There appears to be a correlation between the amount of efflorescence on leather volumes and their proximity to circulating air from ducts or vents. Since potassium lactate is deliquescent, air passing over surfaces holding a solution of potassium lactate and water would, by carrying the water off as vapor, cause the potassium lactate salts to be drawn to the surface:
More observation and research must be done to determine whether, in response to atmospheric changes, the crystals can “disappear” as readily as they appear. Do they recur when they have been wiped off the surface? If so, how long does it take for them to redevelop? If the occurrence of bloom is an irreversible process, does it signal deterioration of the leather fibres? Finally, has this condition been observed in other libraries?

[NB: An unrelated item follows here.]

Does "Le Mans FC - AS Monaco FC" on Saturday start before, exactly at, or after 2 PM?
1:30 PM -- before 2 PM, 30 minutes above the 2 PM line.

Proton Nuclear Magnetic Resonance permits the identification of the different kinds of hydrogen nuclei in organic molecules. Such identification can be unique. See The Aldrich Library of Nuclear Magnetic Resonance Spectra, Vol. 2, p. 170. Milwaukee: The Aldrich Chemical Co., Inc., 1974–75 for the spectrum of lactic acid, and a variety of other organic acids.
See R.Reed, Ancient Skins, Parchments, and Leathers, p. 60 ff. London and New York: Seminar Press, 1972.

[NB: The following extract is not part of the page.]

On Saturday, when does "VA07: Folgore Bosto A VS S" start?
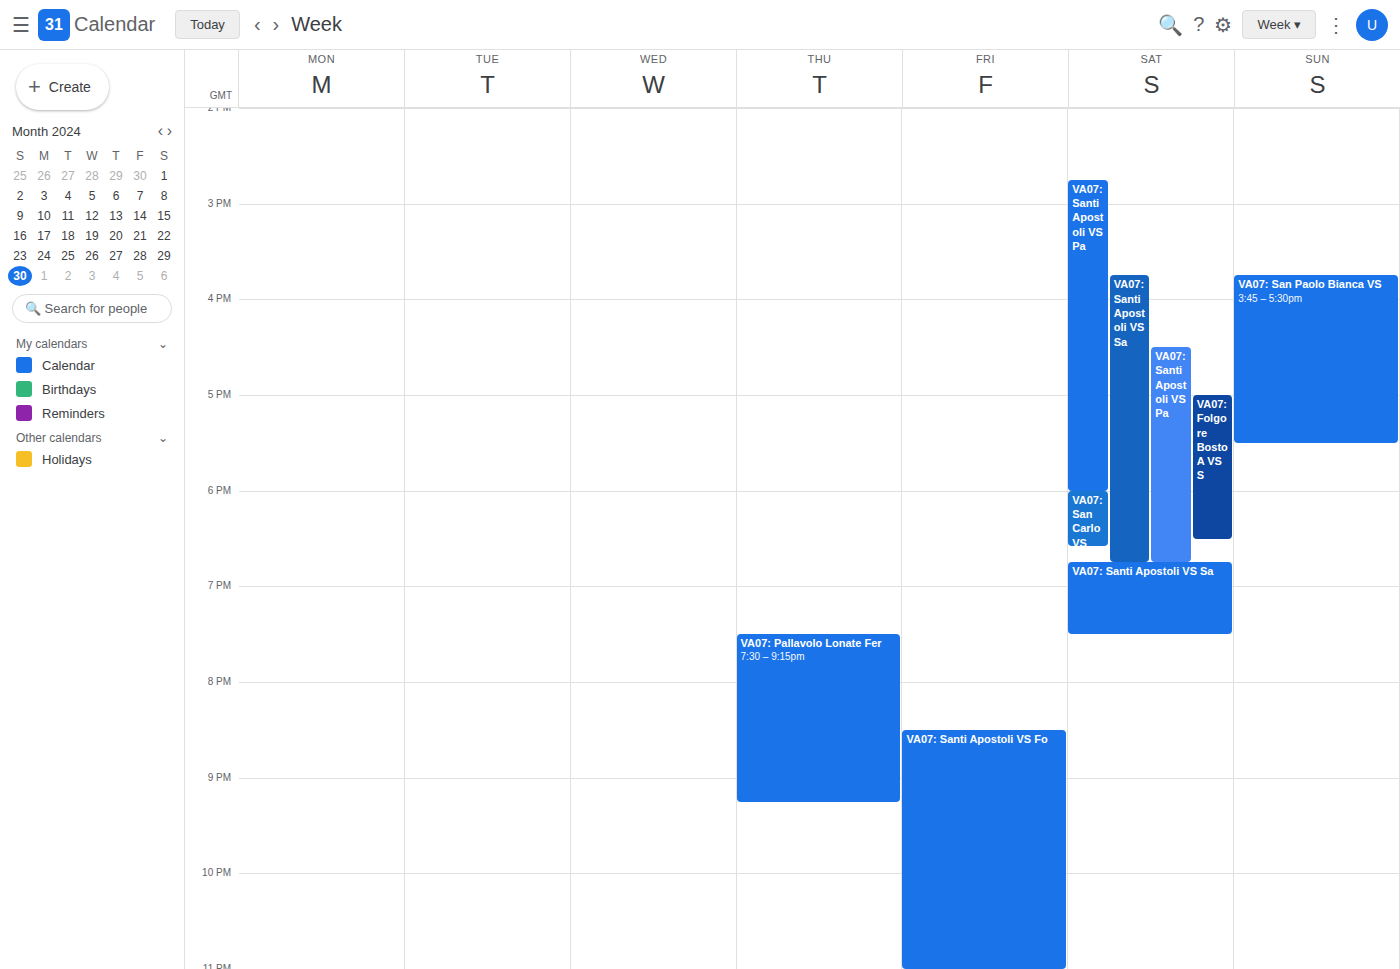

The practice of making pencilled notation of date of treatment in each volume was apparently abandoned by 1970, and no record of the nature, extent, or frequency of treatments after that date has come to light.
See The Abbey Newsletter, Oct. 1982, p. 59.
The author wishes to thank Dr. Leon Stock, Professor in the Department of Chemistry of the University of Chicago, and Dr. John Rippon, Department of Medicine and Director of the University's Mycology Service Laboratory, for the help and information they gave so generously. Dr. Rippon's microscopic examination of scrapings from the leather backbones of books culminated in a brief but informative lecture on mold in its several forms, thus marshalling the evidence that ruled out mold in this case. Dr. Stock, who then interested himself in the challenge of identifying the bloom, determined that the NMR spectrum was the most accurate and effective means of identifying the substance. He arranged for the tests to be run, analyzed the results, and explained and interpreted his findings to the author. His guidance and continuing interest, and his gift of teaching, so that a complex subject became comprehensible to a lay person, are all here gratefully acknowledged.